Today, the Idle No More movement is a prime example of how Native people are standing up to protect the environment. The grassroots mobilization sparked in 2012 by Canadian Native North Americans has taken on civil rights and resource extraction protests. The impetus was the law called C-45, which Canadian Prime Minister Stephen Harper and the Parliament passed to weaken environmental protections and indigenous people’s sovereignty over decisions about the removal of Canadian tar sands. Attawapiskat Chief Theresa Spence began a protest involving the blockage of railways and highways and her six-week hunger strike that brought international attention to the issue.

In Minnesota, Native groups have spoken against wolf hunting, and all seven of the state’s Ojibwe bands prohibited it on tribal lands. Others are very concerned about the potential damage to wild rice if standards governing sulfate levels are loosened because of mining interests.

In a particularly unusual demonstration last week, “Cowboys and Indians” gathered in Washington D.C. to demand that President Obama reject the Keystone XL pipeline project. In observance of Earth Day the coalition called the Cowboy Indian Alliance brought Nebraska ranchers and members of the Piscataway tribe to a five-day gathering involving Great Plains tribes in protest of the Transcanada project. If approved the pipeline would carry 830,000 barrels of oil a day from Hardisty, Alberta, to Steele City, Kansas. Those who oppose the pipeline assert that the tar sands industry is more carbon-intensive than regular oil extraction and they fear pipeline spills, which are more frequent than when oil is moved by trucks and rail.

The pipeline would be built across land the Lakota people were promised in the Laramie Treaty of 1868, territory which was later retaken by the United States government, but is still claimed by the Lakota. Ranchers and farmers in the area feel a similar attachment to the land today.

The ranchers’ gifts of food, tobacco and cloth, the tipis on the National Mall, the ceremonial beads and feathers, the cowboy gear of bandanas and Stetsons—and riders of both traditions on horseback seemed to signal a coalition after centuries of conflict between settlers and the Great Plains tribes.

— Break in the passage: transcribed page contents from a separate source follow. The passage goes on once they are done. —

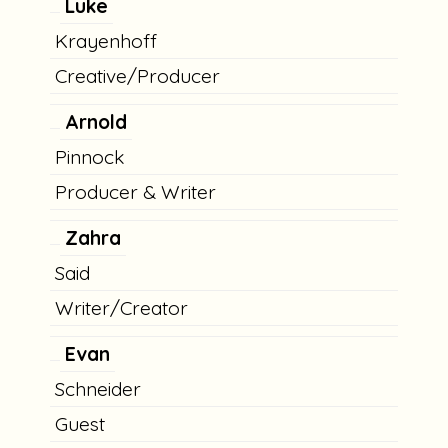
Luke
Krayenhoff
Creative/Producer
Arnold
Pinnock
Producer & Writer
Zahra
Said
Writer/Creator
Evan
Schneider
Guest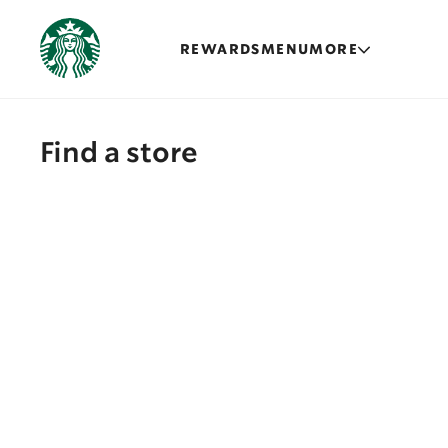
REWARDS
MENU
MORE
Find a store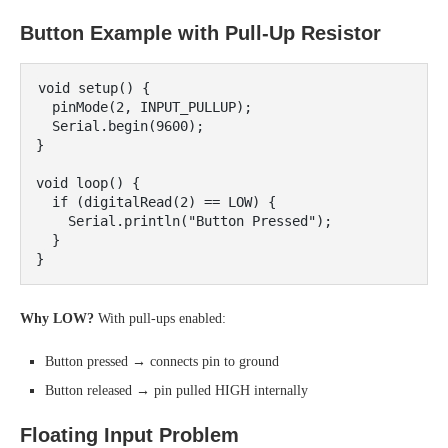
Button Example with Pull-Up Resistor
void setup() {

  pinMode(2, INPUT_PULLUP);

  Serial.begin(9600);

}

void loop() {

  if (digitalRead(2) == LOW) {

    Serial.println("Button Pressed");

  }

Why LOW?
With pull-ups enabled:
Button pressed → connects pin to ground
Button released → pin pulled HIGH internally
Floating Input Problem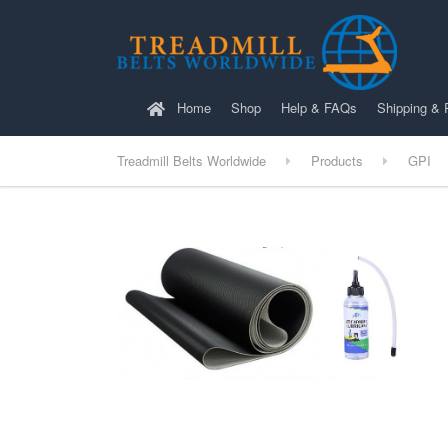
Home
Shop
Help & FAQs
Shipping & 
Treadmill Belts Worldwide
Products
GPI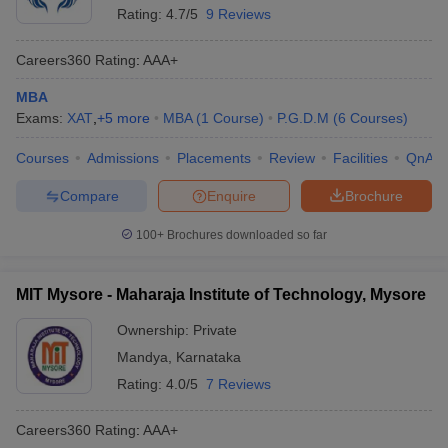
Rating:
4.7/5
9 Reviews
Careers360
Rating
:
AAA+
MBA
Exams:
XAT
,
+
5
more
MBA
(
1
Course
)
P.G.D.M
(
6
Courses
)
Courses
Admissions
Placements
Review
Facilities
QnA
Compare
Enquire
Brochure
100+
Brochures downloaded so far
MIT Mysore - Maharaja Institute of Technology, Mysore
Ownership:
Private
Mandya
,
Karnataka
Rating:
4.0/5
7 Reviews
Careers360
Rating
:
AAA+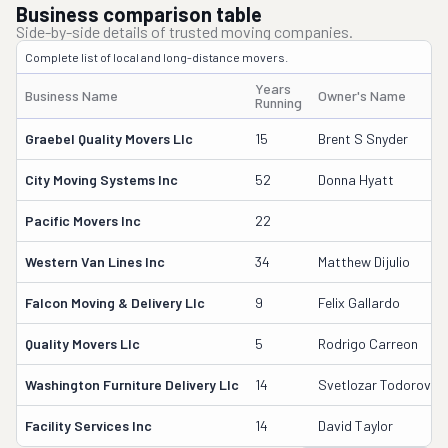
Business comparison table
Side-by-side details of trusted moving companies.
Complete list of local and long-distance movers.
Years
Business Name
Owner's Name
Running
Graebel Quality Movers Llc
15
Brent S Snyder
City Moving Systems Inc
52
Donna Hyatt
Pacific Movers Inc
22
Western Van Lines Inc
34
Matthew Dijulio
Falcon Moving & Delivery Llc
9
Felix Gallardo
Quality Movers Llc
5
Rodrigo Carreon
Washington Furniture Delivery Llc
14
Svetlozar Todorov
Facility Services Inc
14
David Taylor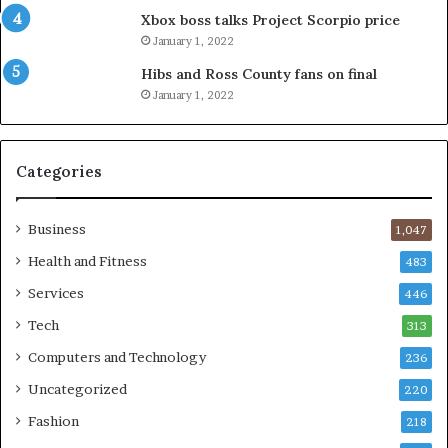
Xbox boss talks Project Scorpio price
January 1, 2022
Hibs and Ross County fans on final
January 1, 2022
Categories
Business
1,047
Health and Fitness
483
Services
446
Tech
313
Computers and Technology
236
Uncategorized
220
Fashion
218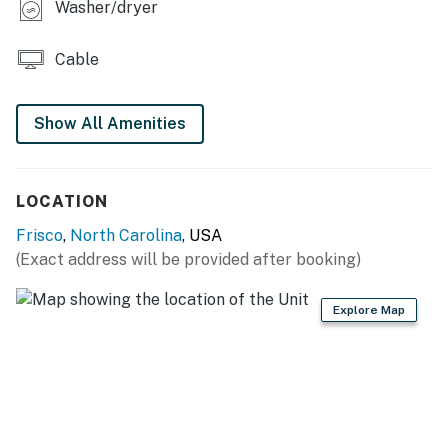
Washer/dryer
You must be 25 years or older to rent this property.
Cable
Show All Amenities
LOCATION
Frisco
,
North Carolina
, USA
(Exact address will be provided after booking)
Explore Map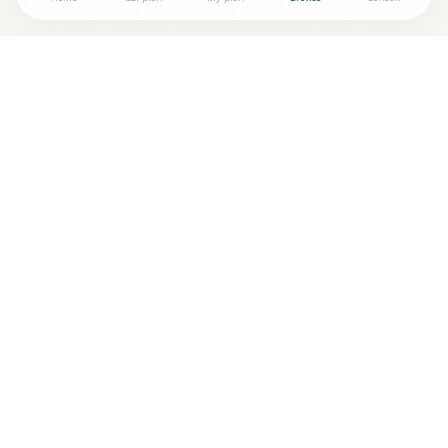
Looking for more options?
See all
Neurofeedback
in
Kittery
,
ME
→
Are you
Pamela Blodgett MEd, BCN-P
? Add your free
+
verified badge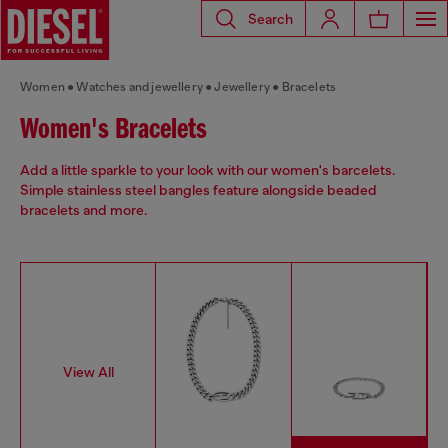
Search
Women
Watches and jewellery
Jewellery
Bracelets
Women's Bracelets
Add a little sparkle to your look with our women's barcelets.
Simple stainless steel bangles feature alongside beaded
bracelets and more.
View All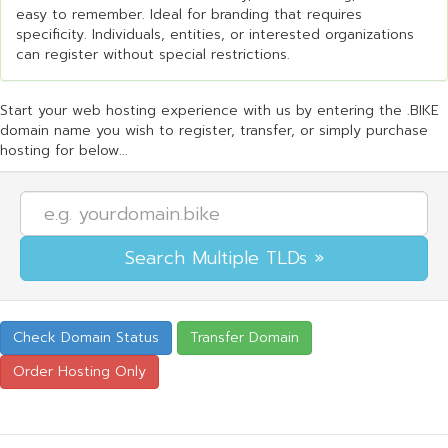
easy to remember. Ideal for branding that requires
specificity. Individuals, entities, or interested organizations
can register without special restrictions.
Start your web hosting experience with us by entering the .BIKE
domain name you wish to register, transfer, or simply purchase
hosting for below...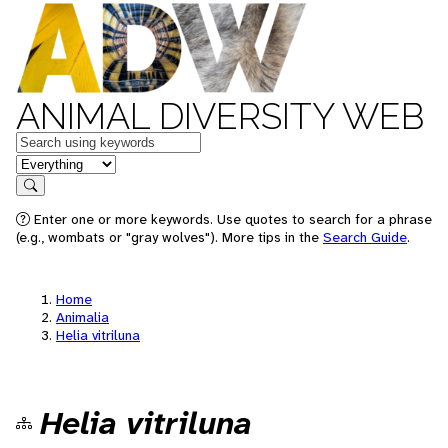
ANIMAL DIVERSITY WEB
Keywords
in feature
Search
Enter one or more keywords. Use quotes to search for a phrase
(e.g., wombats or "gray wolves"). More tips in the
Search Guide
.
Home
Animalia
Helia vitriluna
Helia vitriluna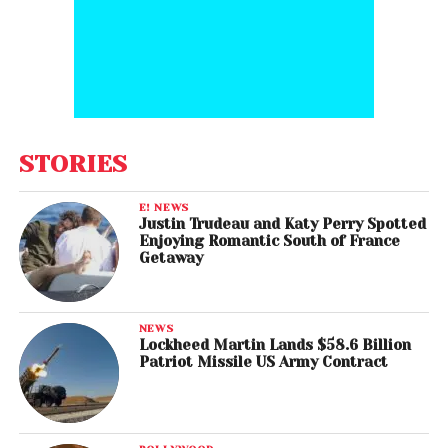
STORIES
E! NEWS
Justin Trudeau and Katy Perry Spotted
Enjoying Romantic South of France
Getaway
NEWS
Lockheed Martin Lands $58.6 Billion
Patriot Missile US Army Contract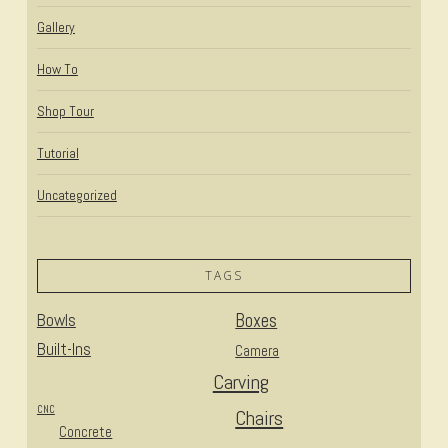
Gallery
How To
Shop Tour
Tutorial
Uncategorized
TAGS
Bowls
Boxes
Built-Ins
Camera
Carving
CNC
Chairs
Concrete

While centuries of conflicted history are not forgotten, the alliance may be a sign of shared environmental interests and reconciliation to come.

Another sign of such reconciliation occurred as the City of Minneapolis last week created an Indigenous Peoples Day on the second Monday of October that, significantly, happens to be when the country celebrates Columbus Day.

In proper resolution-speak, the document begins, “Whereas, the City of Minneapolis recognizes the annexation of Dakota homelands for the building of our city, and knows Indigenous nations have lived upon this land since time immemorial and values the progress our society has accomplished through American Indian technology, thought, and culture…”

And while it doesn’t bash Christopher Columbus for the devastation he and European immigrants loosed on Native tribes, or note that he didn’t “discover” a country already inhabited, it does mention the current national holiday and the history of attempts to change it.

“In 1990 representatives from 120 Indigenous nations at the First Continental Conference on 500 Years of Indian Resistance unanimously passed a resolution to transform Columbus Day into an occasion to strengthen the process of continental unity and struggle towards liberation, and thereby use the occasion to reveal a more accurate historical record.”

It emphasizes that “Indigenous Peoples Day shall be used to reflect upon the ongoing struggles of Indigenous people on this land and to celebrate the thriving culture and value that Dakota, Ojibwe, and other Indigenous nations add to our city.”

I would add to that, our recognition of the significant leadership that Native people and communities are taking in their work to protect the environment for all of us.